People think that fact-checking is all about politicians, but it’s mostly about memes. However, it being an election year, there are a good selection of fact checks about candidates, political issues, and fake news. 

We all know that the left loves to fact check Trump. Trust me, he deserves it sometimes. No matter your party, you can appreciate when someone fact checks outright lies. However, the left also love to fact check Trump on his “exaggerations”–they’ll write something like “Actually, Mr. Trump, 96,000 people didn’t participate in that event, it was really closer to 94,000.” Then, they’ll mark a bit fat Pinocchio on the headline like they’ve really got him on that one!

So color me shocked *sarcasm* when I started looking for some fact checks on Joe Biden. Politicians lie, and they exaggerate, and you’d think that these eager-beaver fact checkers would be all over it. Unfortunately, nope. It’s a combination of his hiding in a basement, sure, but there’s also just a big empty space where all the candidate fact-checks should be on the left this election cycle. 

But some do exist, and here’s what I found. We can all laugh about Joe Biden. You can swear you’d never vote blue, et cetera, but it’s important to be informed about the issues, his candidacy, and his platform. We can’t just caricature candidates. We have to know about them. Why not start with their lies, exaggerations, and missteps? 

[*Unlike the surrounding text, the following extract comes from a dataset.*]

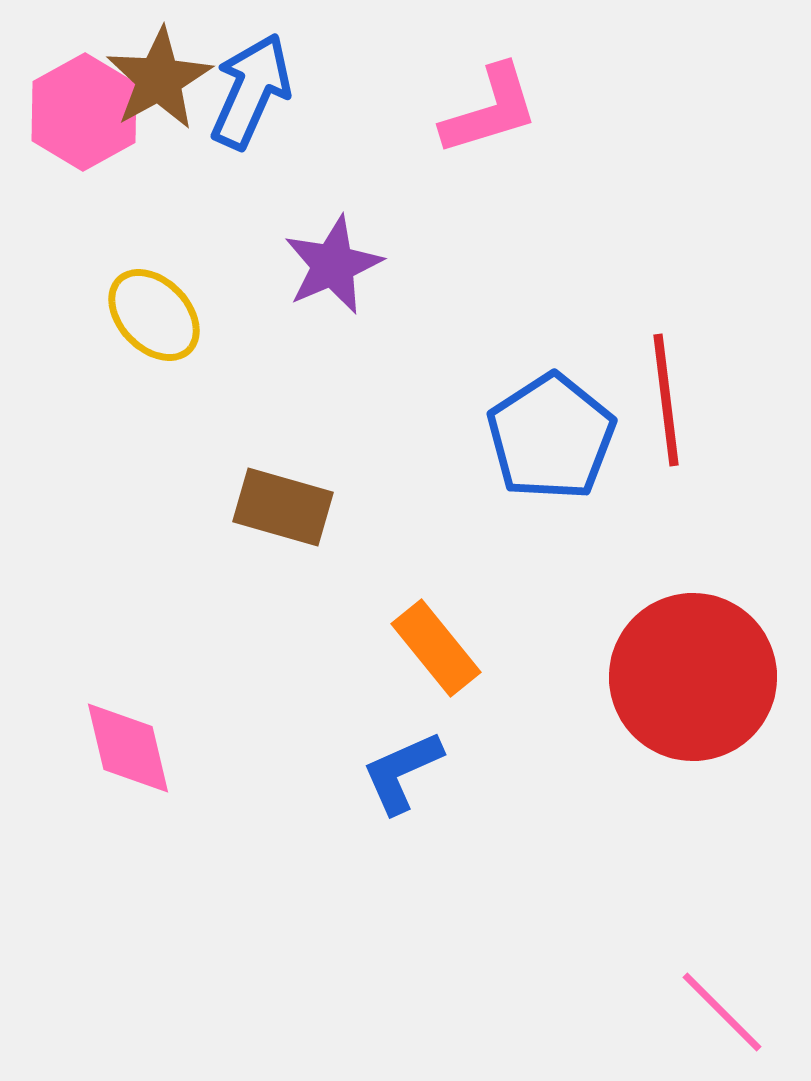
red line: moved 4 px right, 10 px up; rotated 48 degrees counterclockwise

“The NAACP has endorsed me every time I’ve run.”

NAACP CEO Derrick Johnson said contrary to Biden’s claim, the civil rights organization does not endorse candidates. “We want to clarify that the NAACP is a nonpartisan organization and does not endorse candidates for political office at any level,” Johnson wrote May 22. “Persons affiliated with the NAACP at the national, state, and local levels are free to make candidate endorsements in a personal capacity, but they do not reflect support by the NAACP as an organization.”

“Nearly one in six small businesses have closed this year.”

This is basically accurate about closures overall, but only a small fraction are considered permanent. A U.S. Chamber of Commerce survey from late July found that 13% of small businesses were closed — but of those, only 1% were considered permanent closures, with the other 12% considered temporary. (That’s closer to one in eight.) Separately, the survey found that 23% of small businesses reported having temporarily closed at some point. About half of those had reopened by late July. And despite the vast majority of small businesses remaining at least partly open, 65% were concerned about having to close their business if the pandemic worsens.

On his pro-abortion stance

Biden said he had a “100% rating” from the abortion-rights group NARAL. That’s true of some of his years as a senator, but not all, as a line of questioning by Sanders pointed out.

On his previous legislation

Biden misleadingly claimed that he “did not” help write a 2005 bankruptcy bill that made it easier for credit card companies to collect debt, but decided it was better to work with Republicans to improve the bill because a Republican president was expected to sign it.

“McDonald’s (makes) you all sign non compete contracts that you cannot go across town to try to get a job at Burger King.”

Biden said McDonald’s workers sign employment contracts with language that blocks them for working for a competing fast food chain such as Burger King.

They don’t. A noncompete agreement prevents someone from working for a competitor. That was not the case. Any McDonald’s worker who quit to work at a Burger King is free to do that.

“You weren’t allowed to own a cannon during the Revolutionary War as an individual.”

Historians say they are doubtful that there were laws to bar individual ownership of cannons during the Revolutionary War period.” It seems highly unlikely that there were restrictions on the private ownership” of cannons, said Julie Anne Sweet, a historian and director of military studies at Baylor University.